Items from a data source
▼

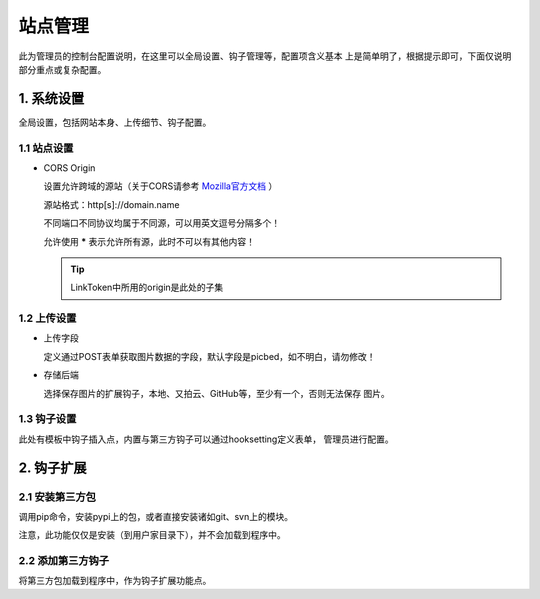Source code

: .. _picbed-admin:

===========
站点管理
===========

此为管理员的控制台配置说明，在这里可以全局设置、钩子管理等，配置项含义基本
上是简单明了，根据提示即可，下面仅说明部分重点或复杂配置。

1. 系统设置
-------------

全局设置，包括网站本身、上传细节、钩子配置。

1.1 站点设置
===============

- CORS Origin

  设置允许跨域的源站（关于CORS请参考 `Mozilla官方文档 <https://developer.mozilla.org/docs/Web/HTTP/Access_control_CORS>`_ ）

  源站格式：http[s]://domain.name
  
  不同端口不同协议均属于不同源，可以用英文逗号分隔多个！

  允许使用 **\*** 表示允许所有源，此时不可以有其他内容！

  .. tip::

    LinkToken中所用的origin是此处的子集

1.2 上传设置
==============

- 上传字段

  定义通过POST表单获取图片数据的字段，默认字段是picbed，如不明白，请勿修改！

- 存储后端

  选择保存图片的扩展钩子，本地、又拍云、GitHub等，至少有一个，否则无法保存
  图片。


1.3 钩子设置
=============

此处有模板中钩子插入点，内置与第三方钩子可以通过hooksetting定义表单，
管理员进行配置。

2. 钩子扩展
---------------

2.1 安装第三方包
===================

调用pip命令，安装pypi上的包，或者直接安装诸如git、svn上的模块。

注意，此功能仅仅是安装（到用户家目录下），并不会加载到程序中。

2.2 添加第三方钩子
=====================

将第三方包加载到程序中，作为钩子扩展功能点。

▲

The data is to be printed again exactly, but without its pictures.

## [Response to this exercise]
Source code

: .. _picbed-admin:

===========
站点管理
===========

此为管理员的控制台配置说明，在这里可以全局设置、钩子管理等，配置项含义基本
上是简单明了，根据提示即可，下面仅说明部分重点或复杂配置。

1. 系统设置
-------------

全局设置，包括网站本身、上传细节、钩子配置。

1.1 站点设置
===============

- CORS Origin

  设置允许跨域的源站（关于CORS请参考 `Mozilla官方文档 <https://developer.mozilla.org/docs/Web/HTTP/Access_control_CORS>`_ ）

  源站格式：http[s]://domain.name
  
  不同端口不同协议均属于不同源，可以用英文逗号分隔多个！

  允许使用 **\*** 表示允许所有源，此时不可以有其他内容！

  .. tip::

    LinkToken中所用的origin是此处的子集

1.2 上传设置
==============

- 上传字段

  定义通过POST表单获取图片数据的字段，默认字段是picbed，如不明白，请勿修改！

- 存储后端

  选择保存图片的扩展钩子，本地、又拍云、GitHub等，至少有一个，否则无法保存
  图片。


1.3 钩子设置
=============

此处有模板中钩子插入点，内置与第三方钩子可以通过hooksetting定义表单，
管理员进行配置。

2. 钩子扩展
---------------

2.1 安装第三方包
===================

调用pip命令，安装pypi上的包，或者直接安装诸如git、svn上的模块。

注意，此功能仅仅是安装（到用户家目录下），并不会加载到程序中。

2.2 添加第三方钩子
=====================

将第三方包加载到程序中，作为钩子扩展功能点。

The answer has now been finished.